The records =
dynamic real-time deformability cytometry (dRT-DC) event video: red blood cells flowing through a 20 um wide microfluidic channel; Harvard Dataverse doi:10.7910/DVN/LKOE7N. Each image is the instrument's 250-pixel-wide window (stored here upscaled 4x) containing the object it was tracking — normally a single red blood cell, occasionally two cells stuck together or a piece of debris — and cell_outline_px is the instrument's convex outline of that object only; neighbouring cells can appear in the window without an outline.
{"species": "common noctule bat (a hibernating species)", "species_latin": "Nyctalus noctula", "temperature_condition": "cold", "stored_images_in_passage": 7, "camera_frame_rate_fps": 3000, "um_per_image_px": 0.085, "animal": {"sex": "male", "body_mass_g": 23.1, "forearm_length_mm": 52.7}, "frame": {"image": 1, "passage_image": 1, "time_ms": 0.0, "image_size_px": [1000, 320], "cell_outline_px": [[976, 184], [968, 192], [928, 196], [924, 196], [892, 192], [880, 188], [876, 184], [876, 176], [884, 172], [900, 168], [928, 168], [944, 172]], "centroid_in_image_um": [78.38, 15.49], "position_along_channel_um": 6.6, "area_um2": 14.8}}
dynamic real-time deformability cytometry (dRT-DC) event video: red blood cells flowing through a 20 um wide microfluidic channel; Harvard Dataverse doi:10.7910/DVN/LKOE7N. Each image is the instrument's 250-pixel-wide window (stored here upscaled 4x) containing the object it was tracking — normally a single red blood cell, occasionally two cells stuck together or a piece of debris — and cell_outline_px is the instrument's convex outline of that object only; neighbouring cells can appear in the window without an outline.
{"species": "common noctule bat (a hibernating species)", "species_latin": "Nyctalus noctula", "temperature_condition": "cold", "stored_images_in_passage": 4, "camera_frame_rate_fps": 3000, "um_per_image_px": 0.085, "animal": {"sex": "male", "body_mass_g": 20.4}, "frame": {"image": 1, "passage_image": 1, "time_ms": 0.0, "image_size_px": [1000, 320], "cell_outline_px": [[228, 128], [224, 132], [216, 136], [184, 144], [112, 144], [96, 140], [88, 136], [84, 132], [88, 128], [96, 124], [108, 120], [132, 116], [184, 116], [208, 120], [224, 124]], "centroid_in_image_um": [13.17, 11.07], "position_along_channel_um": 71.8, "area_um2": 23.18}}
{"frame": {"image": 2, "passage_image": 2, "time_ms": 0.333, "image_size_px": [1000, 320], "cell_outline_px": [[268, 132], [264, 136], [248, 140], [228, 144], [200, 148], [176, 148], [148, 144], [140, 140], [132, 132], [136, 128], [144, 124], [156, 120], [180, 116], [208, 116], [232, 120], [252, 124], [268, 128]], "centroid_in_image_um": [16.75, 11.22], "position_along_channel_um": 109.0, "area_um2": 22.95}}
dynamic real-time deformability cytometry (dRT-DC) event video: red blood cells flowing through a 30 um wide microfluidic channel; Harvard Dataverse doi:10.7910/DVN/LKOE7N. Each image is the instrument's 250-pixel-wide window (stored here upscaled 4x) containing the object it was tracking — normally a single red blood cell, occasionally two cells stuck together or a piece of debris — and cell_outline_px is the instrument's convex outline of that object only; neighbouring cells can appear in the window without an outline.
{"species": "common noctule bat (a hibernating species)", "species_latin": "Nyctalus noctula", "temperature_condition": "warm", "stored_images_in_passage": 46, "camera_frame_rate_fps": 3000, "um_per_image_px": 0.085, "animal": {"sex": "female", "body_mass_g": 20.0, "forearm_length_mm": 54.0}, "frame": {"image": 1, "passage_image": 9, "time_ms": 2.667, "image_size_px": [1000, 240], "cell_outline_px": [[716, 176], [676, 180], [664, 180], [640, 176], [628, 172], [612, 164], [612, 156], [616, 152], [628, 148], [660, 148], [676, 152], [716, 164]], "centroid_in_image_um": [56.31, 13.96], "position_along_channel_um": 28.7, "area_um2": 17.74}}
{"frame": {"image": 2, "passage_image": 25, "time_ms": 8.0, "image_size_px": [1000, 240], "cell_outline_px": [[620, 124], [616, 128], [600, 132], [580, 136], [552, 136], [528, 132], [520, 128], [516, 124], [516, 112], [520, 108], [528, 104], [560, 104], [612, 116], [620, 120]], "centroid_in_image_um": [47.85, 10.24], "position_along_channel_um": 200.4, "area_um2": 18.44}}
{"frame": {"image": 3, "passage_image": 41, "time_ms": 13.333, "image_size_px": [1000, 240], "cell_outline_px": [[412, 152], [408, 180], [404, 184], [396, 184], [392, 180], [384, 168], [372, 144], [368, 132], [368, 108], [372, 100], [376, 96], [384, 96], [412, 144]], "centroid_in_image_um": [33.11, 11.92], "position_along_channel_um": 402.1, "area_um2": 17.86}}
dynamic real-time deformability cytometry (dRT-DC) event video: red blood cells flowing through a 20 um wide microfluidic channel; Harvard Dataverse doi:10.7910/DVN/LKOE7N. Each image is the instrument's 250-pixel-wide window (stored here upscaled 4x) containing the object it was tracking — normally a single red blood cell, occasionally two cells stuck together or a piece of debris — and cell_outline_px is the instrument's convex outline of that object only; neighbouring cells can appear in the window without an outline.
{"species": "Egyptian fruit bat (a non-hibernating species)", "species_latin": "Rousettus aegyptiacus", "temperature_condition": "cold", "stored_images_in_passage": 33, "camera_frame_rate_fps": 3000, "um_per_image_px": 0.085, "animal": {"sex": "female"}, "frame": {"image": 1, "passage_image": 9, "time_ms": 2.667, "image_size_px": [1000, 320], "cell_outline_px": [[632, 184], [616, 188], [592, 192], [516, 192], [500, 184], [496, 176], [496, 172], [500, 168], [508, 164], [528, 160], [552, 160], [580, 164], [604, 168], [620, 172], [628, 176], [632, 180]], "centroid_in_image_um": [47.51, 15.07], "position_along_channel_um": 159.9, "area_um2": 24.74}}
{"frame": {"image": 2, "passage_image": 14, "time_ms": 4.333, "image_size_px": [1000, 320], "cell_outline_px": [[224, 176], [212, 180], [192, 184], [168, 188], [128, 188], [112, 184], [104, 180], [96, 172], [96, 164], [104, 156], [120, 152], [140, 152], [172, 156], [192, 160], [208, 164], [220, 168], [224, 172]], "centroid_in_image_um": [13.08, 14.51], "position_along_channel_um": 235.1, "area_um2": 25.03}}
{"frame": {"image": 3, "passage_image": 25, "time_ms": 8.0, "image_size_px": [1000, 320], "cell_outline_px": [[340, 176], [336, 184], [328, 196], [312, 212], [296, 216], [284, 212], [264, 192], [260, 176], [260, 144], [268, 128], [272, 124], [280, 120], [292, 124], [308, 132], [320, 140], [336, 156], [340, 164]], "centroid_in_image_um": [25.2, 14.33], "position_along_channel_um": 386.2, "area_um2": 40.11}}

What is needed = Your task is to repeat the data exactly, with nothing left out.

Solution for this problem =
dynamic real-time deformability cytometry (dRT-DC) event video: red blood cells flowing through a 20 um wide microfluidic channel; Harvard Dataverse doi:10.7910/DVN/LKOE7N. Each image is the instrument's 250-pixel-wide window (stored here upscaled 4x) containing the object it was tracking — normally a single red blood cell, occasionally two cells stuck together or a piece of debris — and cell_outline_px is the instrument's convex outline of that object only; neighbouring cells can appear in the window without an outline.
{"species": "common noctule bat (a hibernating species)", "species_latin": "Nyctalus noctula", "temperature_condition": "cold", "stored_images_in_passage": 7, "camera_frame_rate_fps": 3000, "um_per_image_px": 0.085, "animal": {"sex": "male", "body_mass_g": 23.1, "forearm_length_mm": 52.7}, "frame": {"image": 1, "passage_image": 1, "time_ms": 0.0, "image_size_px": [1000, 320], "cell_outline_px": [[976, 184], [968, 192], [928, 196], [924, 196], [892, 192], [880, 188], [876, 184], [876, 176], [884, 172], [900, 168], [928, 168], [944, 172]], "centroid_in_image_um": [78.38, 15.49], "position_along_channel_um": 6.6, "area_um2": 14.8}}
dynamic real-time deformability cytometry (dRT-DC) event video: red blood cells flowing through a 20 um wide microfluidic channel; Harvard Dataverse doi:10.7910/DVN/LKOE7N. Each image is the instrument's 250-pixel-wide window (stored here upscaled 4x) containing the object it was tracking — normally a single red blood cell, occasionally two cells stuck together or a piece of debris — and cell_outline_px is the instrument's convex outline of that object only; neighbouring cells can appear in the window without an outline.
{"species": "common noctule bat (a hibernating species)", "species_latin": "Nyctalus noctula", "temperature_condition": "cold", "stored_images_in_passage": 4, "camera_frame_rate_fps": 3000, "um_per_image_px": 0.085, "animal": {"sex": "male", "body_mass_g": 20.4}, "frame": {"image": 1, "passage_image": 1, "time_ms": 0.0, "image_size_px": [1000, 320], "cell_outline_px": [[228, 128], [224, 132], [216, 136], [184, 144], [112, 144], [96, 140], [88, 136], [84, 132], [88, 128], [96, 124], [108, 120], [132, 116], [184, 116], [208, 120], [224, 124]], "centroid_in_image_um": [13.17, 11.07], "position_along_channel_um": 71.8, "area_um2": 23.18}}
{"frame": {"image": 2, "passage_image": 2, "time_ms": 0.333, "image_size_px": [1000, 320], "cell_outline_px": [[268, 132], [264, 136], [248, 140], [228, 144], [200, 148], [176, 148], [148, 144], [140, 140], [132, 132], [136, 128], [144, 124], [156, 120], [180, 116], [208, 116], [232, 120], [252, 124], [268, 128]], "centroid_in_image_um": [16.75, 11.22], "position_along_channel_um": 109.0, "area_um2": 22.95}}
dynamic real-time deformability cytometry (dRT-DC) event video: red blood cells flowing through a 30 um wide microfluidic channel; Harvard Dataverse doi:10.7910/DVN/LKOE7N. Each image is the instrument's 250-pixel-wide window (stored here upscaled 4x) containing the object it was tracking — normally a single red blood cell, occasionally two cells stuck together or a piece of debris — and cell_outline_px is the instrument's convex outline of that object only; neighbouring cells can appear in the window without an outline.
{"species": "common noctule bat (a hibernating species)", "species_latin": "Nyctalus noctula", "temperature_condition": "warm", "stored_images_in_passage": 46, "camera_frame_rate_fps": 3000, "um_per_image_px": 0.085, "animal": {"sex": "female", "body_mass_g": 20.0, "forearm_length_mm": 54.0}, "frame": {"image": 1, "passage_image": 9, "time_ms": 2.667, "image_size_px": [1000, 240], "cell_outline_px": [[716, 176], [676, 180], [664, 180], [640, 176], [628, 172], [612, 164], [612, 156], [616, 152], [628, 148], [660, 148], [676, 152], [716, 164]], "centroid_in_image_um": [56.31, 13.96], "position_along_channel_um": 28.7, "area_um2": 17.74}}
{"frame": {"image": 2, "passage_image": 25, "time_ms": 8.0, "image_size_px": [1000, 240], "cell_outline_px": [[620, 124], [616, 128], [600, 132], [580, 136], [552, 136], [528, 132], [520, 128], [516, 124], [516, 112], [520, 108], [528, 104], [560, 104], [612, 116], [620, 120]], "centroid_in_image_um": [47.85, 10.24], "position_along_channel_um": 200.4, "area_um2": 18.44}}
{"frame": {"image": 3, "passage_image": 41, "time_ms": 13.333, "image_size_px": [1000, 240], "cell_outline_px": [[412, 152], [408, 180], [404, 184], [396, 184], [392, 180], [384, 168], [372, 144], [368, 132], [368, 108], [372, 100], [376, 96], [384, 96], [412, 144]], "centroid_in_image_um": [33.11, 11.92], "position_along_channel_um": 402.1, "area_um2": 17.86}}
dynamic real-time deformability cytometry (dRT-DC) event video: red blood cells flowing through a 20 um wide microfluidic channel; Harvard Dataverse doi:10.7910/DVN/LKOE7N. Each image is the instrument's 250-pixel-wide window (stored here upscaled 4x) containing the object it was tracking — normally a single red blood cell, occasionally two cells stuck together or a piece of debris — and cell_outline_px is the instrument's convex outline of that object only; neighbouring cells can appear in the window without an outline.
{"species": "Egyptian fruit bat (a non-hibernating species)", "species_latin": "Rousettus aegyptiacus", "temperature_condition": "cold", "stored_images_in_passage": 33, "camera_frame_rate_fps": 3000, "um_per_image_px": 0.085, "animal": {"sex": "female"}, "frame": {"image": 1, "passage_image": 9, "time_ms": 2.667, "image_size_px": [1000, 320], "cell_outline_px": [[632, 184], [616, 188], [592, 192], [516, 192], [500, 184], [496, 176], [496, 172], [500, 168], [508, 164], [528, 160], [552, 160], [580, 164], [604, 168], [620, 172], [628, 176], [632, 180]], "centroid_in_image_um": [47.51, 15.07], "position_along_channel_um": 159.9, "area_um2": 24.74}}
{"frame": {"image": 2, "passage_image": 14, "time_ms": 4.333, "image_size_px": [1000, 320], "cell_outline_px": [[224, 176], [212, 180], [192, 184], [168, 188], [128, 188], [112, 184], [104, 180], [96, 172], [96, 164], [104, 156], [120, 152], [140, 152], [172, 156], [192, 160], [208, 164], [220, 168], [224, 172]], "centroid_in_image_um": [13.08, 14.51], "position_along_channel_um": 235.1, "area_um2": 25.03}}
{"frame": {"image": 3, "passage_image": 25, "time_ms": 8.0, "image_size_px": [1000, 320], "cell_outline_px": [[340, 176], [336, 184], [328, 196], [312, 212], [296, 216], [284, 212], [264, 192], [260, 176], [260, 144], [268, 128], [272, 124], [280, 120], [292, 124], [308, 132], [320, 140], [336, 156], [340, 164]], "centroid_in_image_um": [25.2, 14.33], "position_along_channel_um": 386.2, "area_um2": 40.11}}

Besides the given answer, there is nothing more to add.